- _DIRECTIVE_
Starting from the line with "markalarının dijital iletişim", transcribe each line to the end of the records below. Copy them exactly and write nothing else.

• • • • •

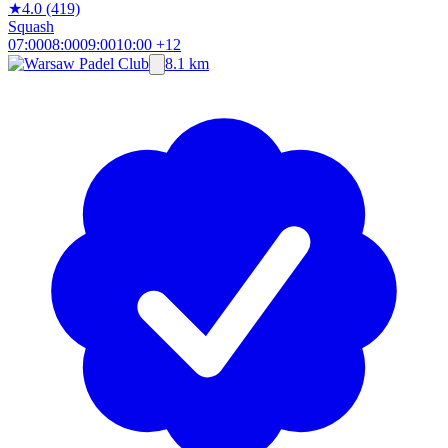
★
4.0
(419)
Squash
07:00
08:00
09:00
10:00
+12
8.1 km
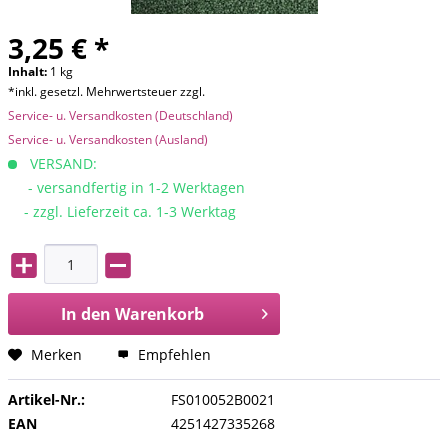
3,25 € *
Inhalt:
1 kg
*inkl. gesetzl. Mehrwertsteuer zzgl.
Service- u. Versandkosten (Deutschland)
Service- u. Versandkosten (Ausland)
VERSAND:
- versandfertig in 1-2 Werktagen
- zzgl. Lieferzeit ca. 1-3 Werktag
In den
Warenkorb
Merken
Empfehlen
Artikel-Nr.:
FS010052B0021
EAN
4251427335268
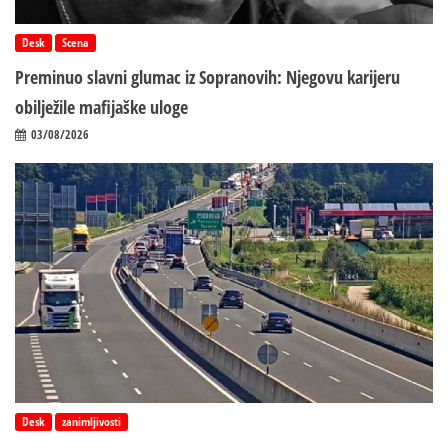
Desk
Scena
Preminuo slavni glumac iz Sopranovih: Njegovu karijeru
obilježile mafijaške uloge
03/08/2026
Desk
zanimljivosti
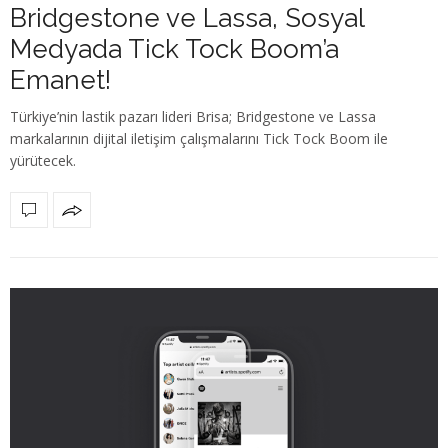
Bridgestone ve Lassa, Sosyal
Medyada Tick Tock Boom’a
Emanet!
Türkiye’nin lastik pazarı lideri Brisa; Bridgestone ve Lassa
markalarının dijital iletişim çalışmalarını Tick Tock Boom ile
yürütecek.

• • • • •

- _EXPECTED OUTPUT_
markalarının dijital iletişim çalışmalarını Tick Tock Boom ile
yürütecek.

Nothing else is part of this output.